> What the exercise asks
From the records below, copy out each line that has the word "moved".

(Dataset excerpts)
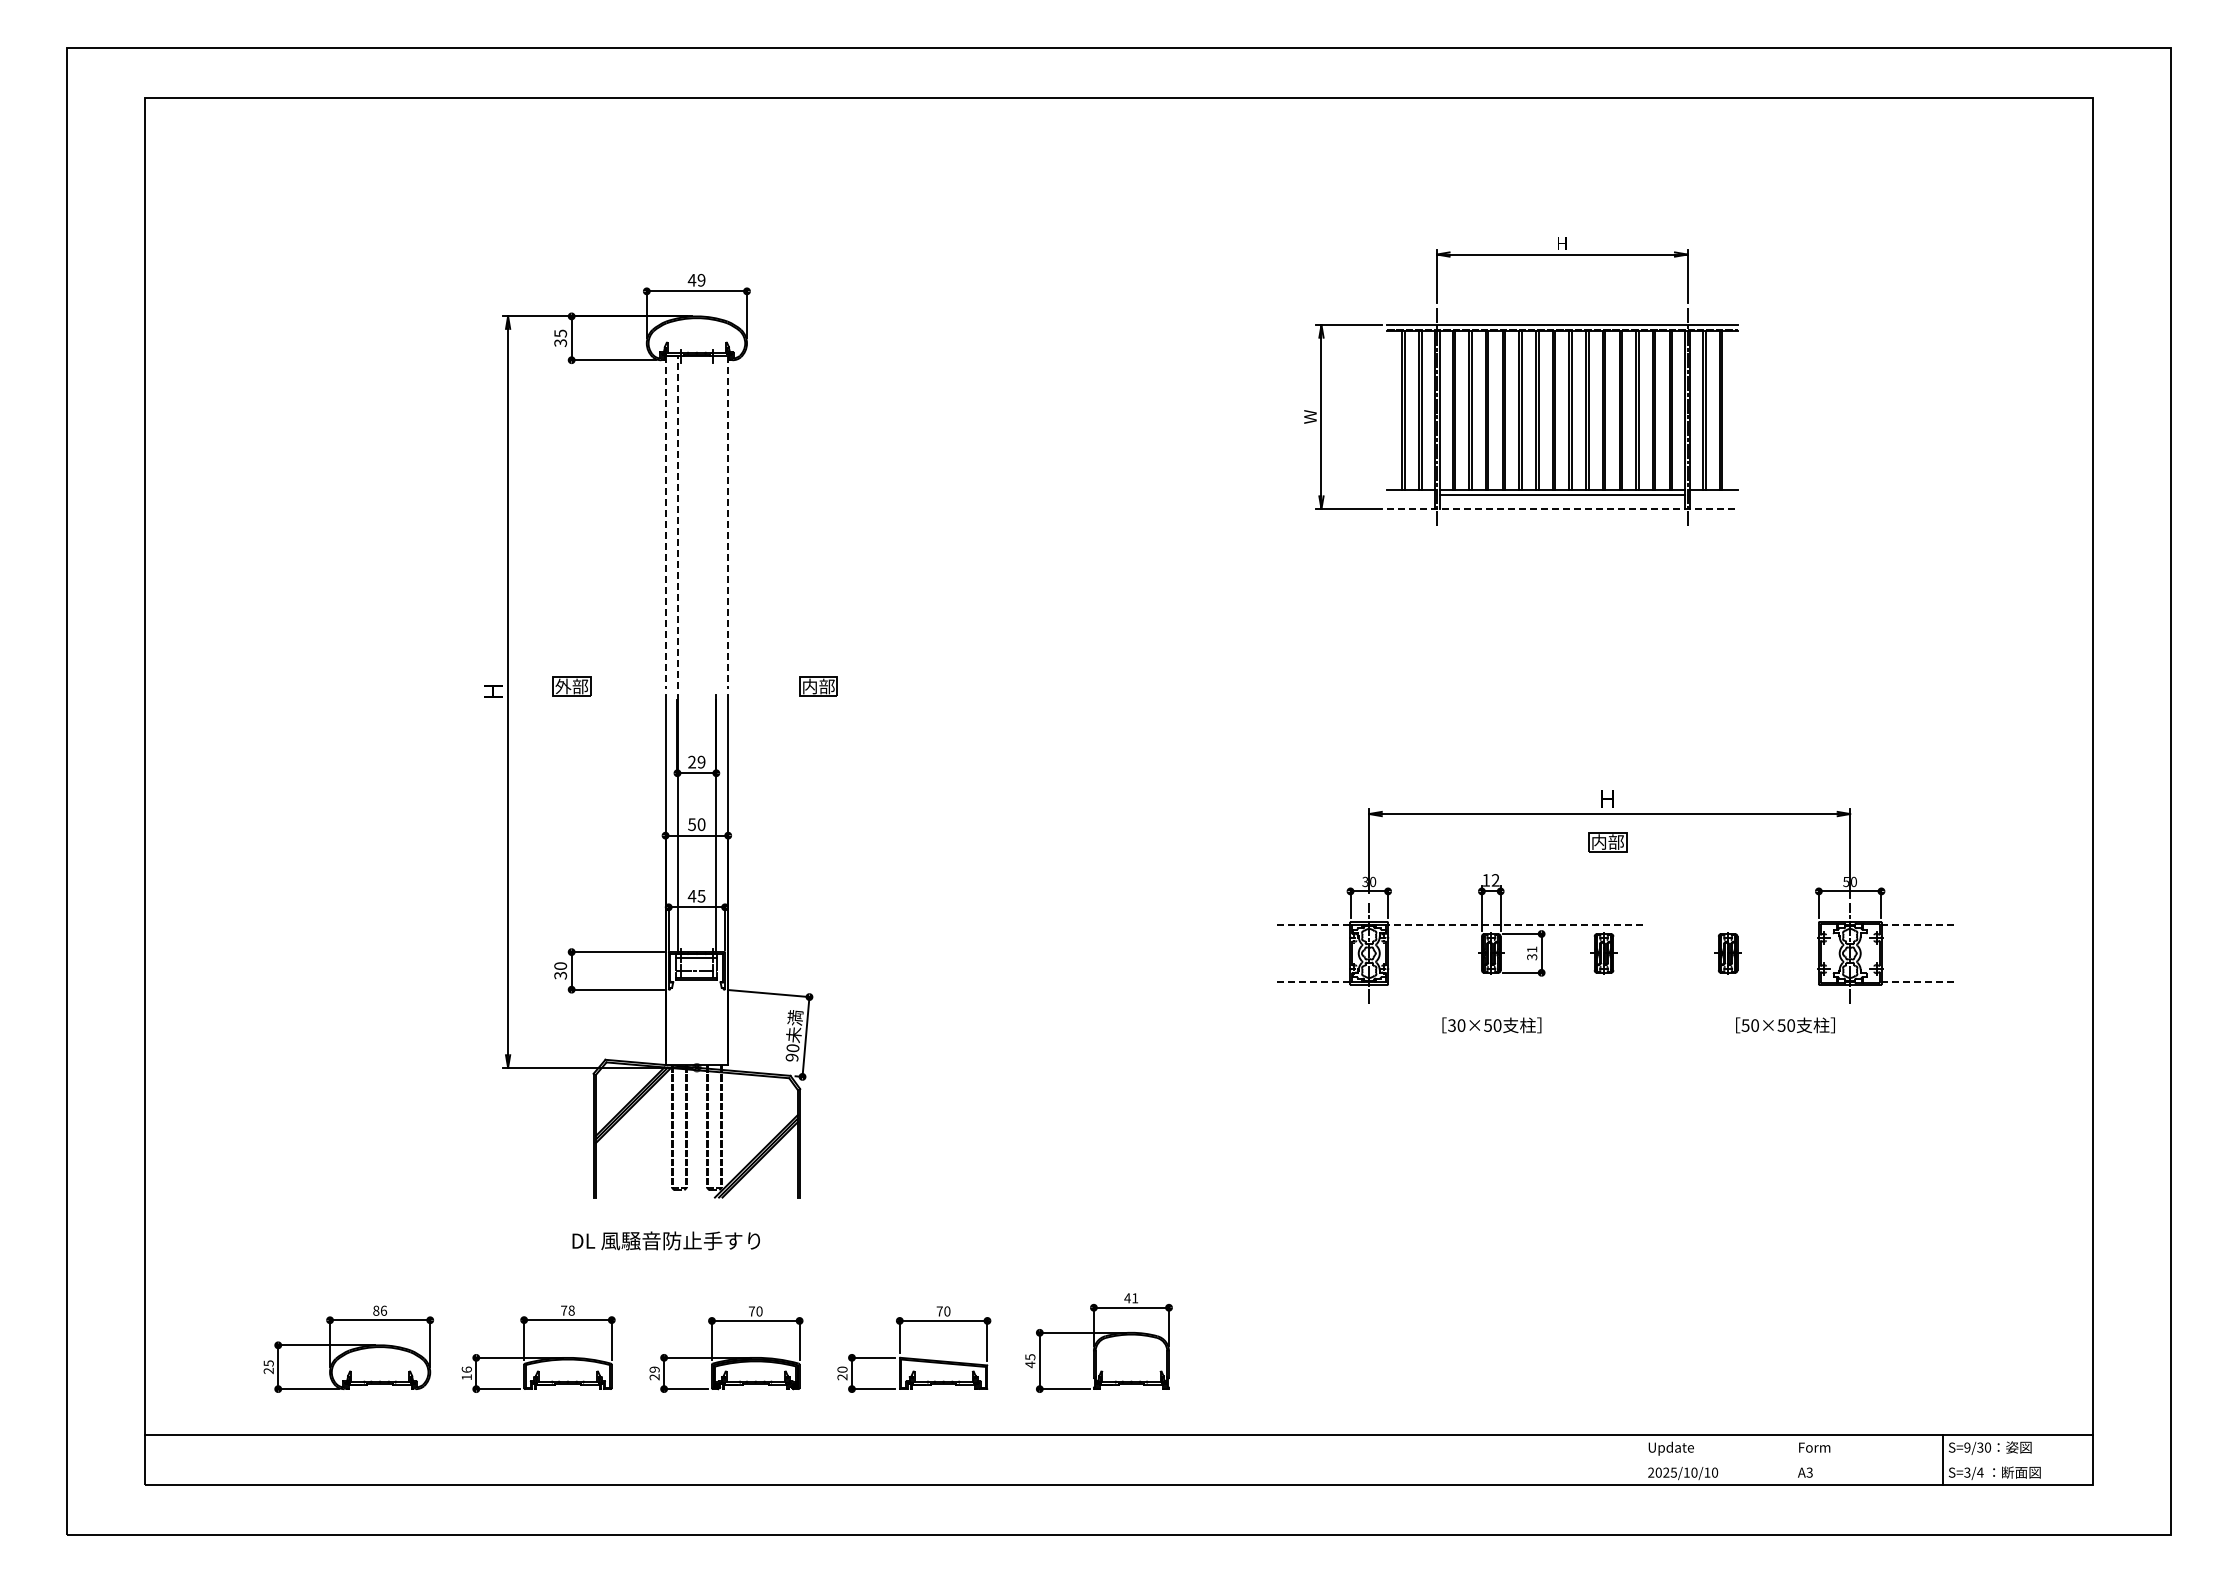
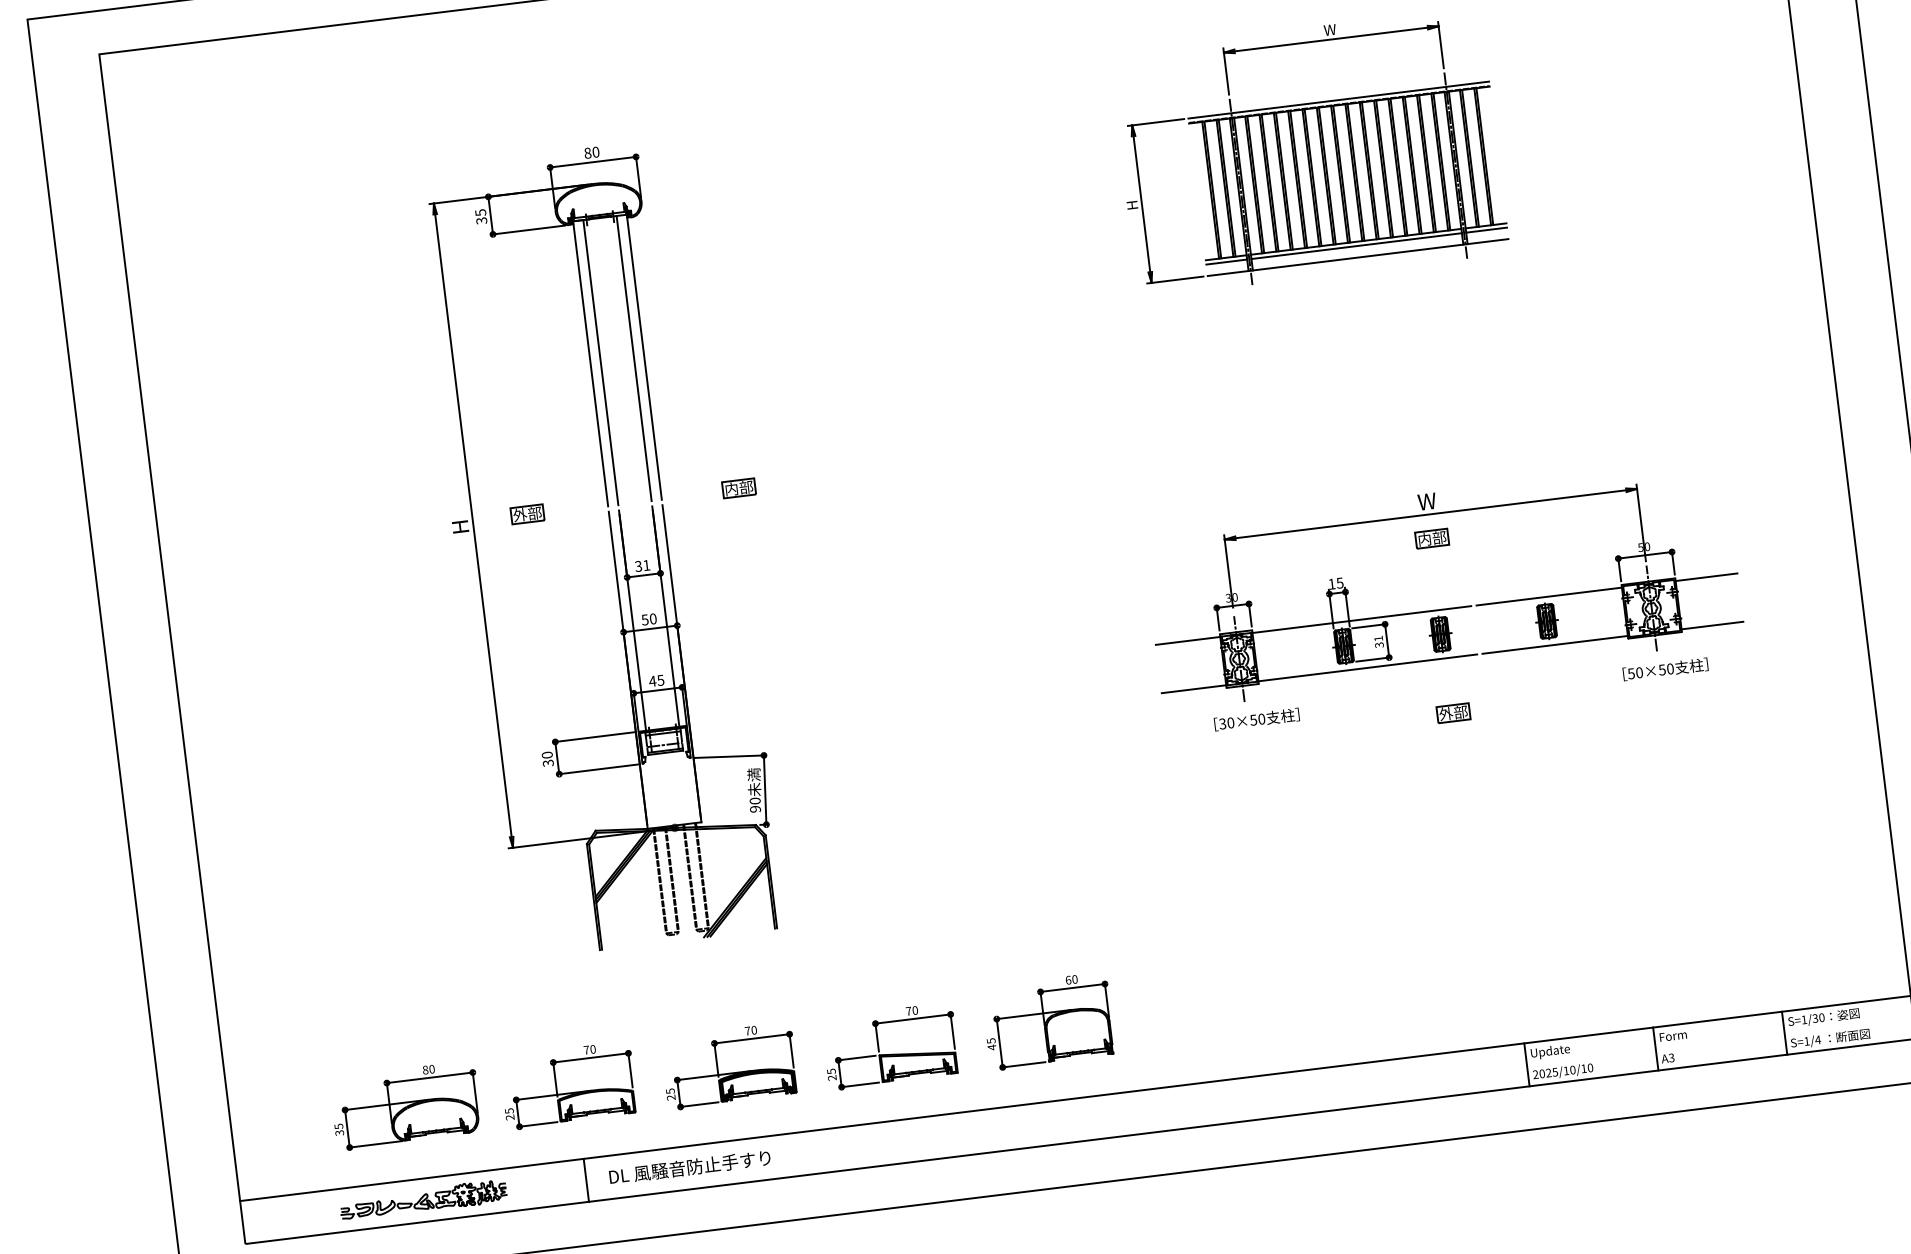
text: (1562, 243) -> (1330, 30), H -> W
text: (696, 280) -> (591, 152), 49 -> 80
text: (1310, 416) -> (1132, 204), W -> H
line: (1410, 495) -> (1226, 262), added
line: (1713, 495) -> (1486, 230), added
line: (1562, 508) -> (1358, 257), dashed -> solid
line: (677, 522) -> (600, 362), dashed -> solid
line: (716, 522) -> (634, 358), added
line: (665, 523) -> (590, 364), dashed -> solid
line: (728, 523) -> (644, 357), dashed -> solid
text: (696, 761) -> (642, 565), 29 -> 31
text: (1606, 798) -> (1426, 501), H -> W
text: (1495, 880) -> (1339, 583), 12 -> 15
line: (1312, 925) -> (1187, 641), dashed -> solid
line: (1515, 925) -> (1361, 619), dashed -> solid
line: (1733, 925) -> (1548, 596), added
line: (1917, 925) -> (1706, 577), dashed -> solid
line: (1312, 981) -> (1193, 689), dashed -> solid
line: (1515, 981) -> (1367, 667), added
line: (1733, 981) -> (1554, 644), added
line: (1917, 981) -> (1712, 625), dashed -> solid
text: (1491, 1025) -> (1256, 719), moved
text: (1785, 1025) -> (1665, 669), moved
part: (1607, 1045) -> (1453, 712), added
text: (665, 1240) -> (689, 1167), moved
text: (1131, 1298) -> (1071, 980), 41 -> 60
text: (384, 1310) -> (432, 1068), 86 -> 80
text: (571, 1310) -> (592, 1049), 78 -> 70
text: (654, 1369) -> (670, 1091), 29 -> 25
text: (842, 1369) -> (831, 1071), 20 -> 25
text: (269, 1371) -> (340, 1133), 25 -> 35
text: (466, 1373) -> (509, 1114), 16 -> 25
text: (1967, 1447) -> (1804, 1019), S=9/30 -> S=1/30
part: (355, 1459) -> (423, 1199), added
line: (545, 1460) -> (586, 1180), added
line: (1642, 1460) -> (1527, 1065), added
line: (1792, 1460) -> (1655, 1049), added
text: (1967, 1472) -> (1806, 1041), S=3/4 -> S=1/4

> Answer to the problem
text: (1491, 1025) -> (1256, 719), moved
text: (1785, 1025) -> (1665, 669), moved
text: (665, 1240) -> (689, 1167), moved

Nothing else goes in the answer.